Want to read the Wikileaks files directly? BitTorrent or uTorrent have software that will allow youto do this. But today, Google won’t auto-suggest their names as you begin to type, deeming them too piracy related.
Aside from taking out some potentially innocent parties, the whole thing feels kind of hypocritical. Why does Google feel it needs to go over-and-above to protect searchers piracy-related suggestions when there are a range of other potential harmful ones out there?
The answer, in my view, is that this is a PR battle Google wants to win as studios and networks accuse it of supporting piracy and seek to enlist the aid of the US Congress.

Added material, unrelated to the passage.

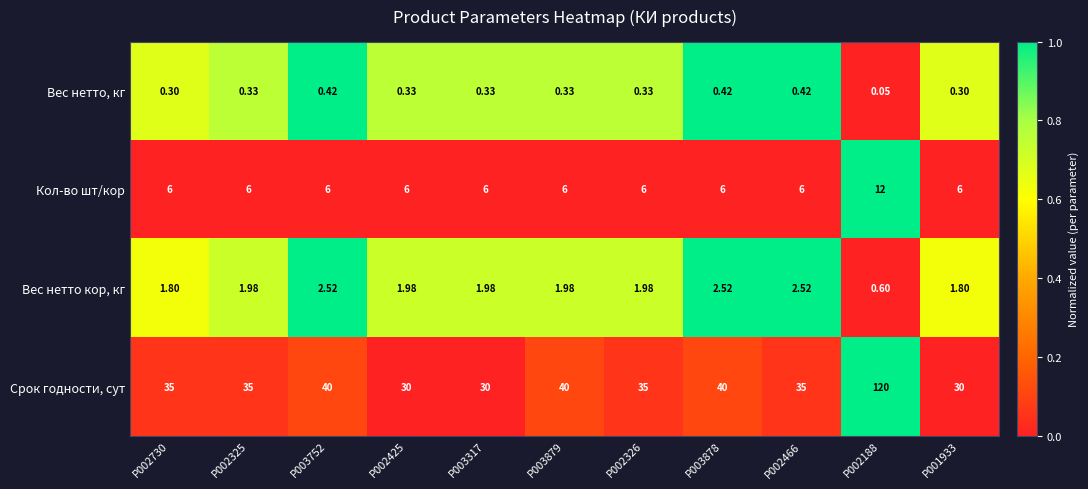

Rank the series at P003317 from lowest to highest value.

Вес нетто, кг, Вес нетто кор, кг, Кол-во шт/кор, Срок годности, сут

Dropping piracy suggestions is an easy gift, especially when Google’s not proactively removing the real issue, sites that host pirated content in its own results. It’s also a gift that might help it get network blocking of Google TV lifted.
And Fake Queries?
Meanwhile, another issue has gained fresh attention — the ability for people to “manufacture” suggestions. In particular, Amazon’s Mechanical Turk is a well-known venue where people can request that others do searches. When enough searches happen, then suggestions start appearing.
Brent Payne is probably one of the most notable examples of someone deliberately doing this “above the radar,” so to speak. He ran a series of experiments where he hired people on Mechanical Turk to do searches, which (until Google removed them) caused suggestions to appear:
Tempted to try it? Aside from potentially violating Mechanical Turk’s terms, Google says doing so is something it deems spam and will take corrective action against, if spotted.
What action? So far, that seems to be limited to removing the manufactured suggestions.
A Suggestion For Google’s Suggestions
As I said, Google Instant prompted renewed attention about Google’s suggestions — along with debate about whether Google should be offering suggestions at all, given the reputation nightmare they can bring to some companies and individuals, as well as offense they bring to other groups. On the flipside, there’s the usefulness of them.
Here’s a case that illustrates the balancing act. Last year, a skydiving company contacted me, concerned that searches for its name brought up a suggestion of its name plus the words “death” or “accident.” Yes, the company had someone who died in a jump.
That’s something harmful to the company, even if true. Skydiving is by its nature an extremely dangerous sport, and the suggestion gives no guidance about whether the company was somehow at fault. It just immediately suggests there’s something wrong with the company.
However, it’s also incredibly useful for searchers, as a way for them to refine their queries in ways they might not expect.
Still, I think the balancing act should tip back toward not offering up anything negative about any person, company or group. No nonsense about “protected groups.” Just kill the negative suggestions, period.
This is a suggestion for all the major search engines, by the way. Enough singling out Google, when these types of examples can be found easily on Bing and Yahoo, also.
If there are negative things that people want to discover about a person, company or group, those will come out in the search results themselves, and mixed in with more context overall — good, bad or perhaps indifferent.
Yes, many Americans know they’re stereotypically seen as fat. Other nationalities and religious groups also know that there are many hurtful stereotypes about them. But who wants Google seeming to tell them that?
Yes, Google’s correct in saying that the suggestions it shows reflect what many people are searching for — and thus think.
Still, parroting harmful thoughts “searched” by others doesn’t make those things any less hurtful or harmful. And by repeating these things, there’s an argument that search engines simply makes the situation worse.